Bessere Zeiten in Ratka
Das Schicksal eines deutschen Ortes in Ungarn
von Rüdiger Goldmann

Vor dem von Ungarn an der Seite des Deutschen Reiches geführten Zweiten Weltkrieg gab es in dem ostmitteleuropäischen Land rund eine halbe Million Deutsche. Sie waren bei einer Einwohnerzahl von acht Millionen die größte nicht-magyarische Volksgruppe.

Heute stellen die Zigeuner mit offiziell 300 000 Personen die quantitativ stärkste Minderheit in der Republik Ungarn. Für das Jahr 1980 gibt Miklos Molnar in seiner "Geschichte Ungarns" die Zahl der Bürger deutscher Nationalität mit 138 000 an (1,35 Prozent der Gesamtbevölkerung).

Bei der letzten Volkszählung im Februar 2001 bekannten sich dann nur 62 233 Menschen als Deutsche, 88 416 gaben an, sich der ungarndeutschen Kultur und Tradition verbunden zu fühlen.
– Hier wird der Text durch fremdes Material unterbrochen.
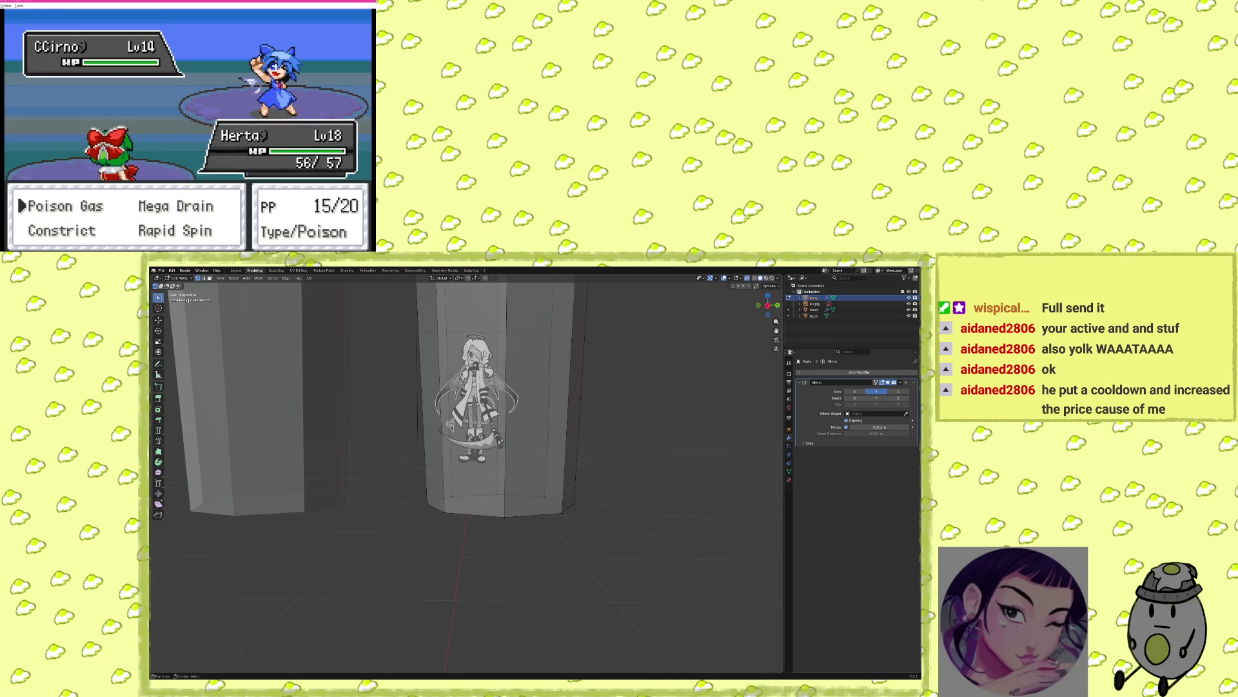
pyautogui.press('z')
Molnar macht für die Ungarndeutschen eine erschreckende Bilanz auf: 254 000 von ihnen wurden vertrieben bzw. kamen ums Leben (darunter 16 000 Tote durch Internierung), 64 000 wurden in die Sowjetunion verschleppt, Zehntausende flüchteten nach Österreich und in die Westzonen Deutschlands. Er geht davon aus, daß 1945 nur 223 000 in Ungarn verblieben sind.

Auf die Vertreibung sämtlicher Deutschen des Landes hatten neben den sowjetischen Besatzern (allen voran die Marschälle Woroschilow und Swiridow sowie Botschafter Puschkin) insbesondere die ungarischen Kommunisten und einige Führer der Bauernpartei gedrängt, die sich dabei auf Punkt 13 des Potsdamer Protokolls der alliierten Siegermächte stützen konnten.

Die Koalitionsregierungen von Zoltan Tildy und Ferenc Nagy traten demgegenüber "nur" für die Vertreibung all jener Deutschen ein, die mit dem Dritten Reich zusammengearbeitet hatten oder Mitglied in der Minderheitenorganisation des Volksbundes gewesen waren.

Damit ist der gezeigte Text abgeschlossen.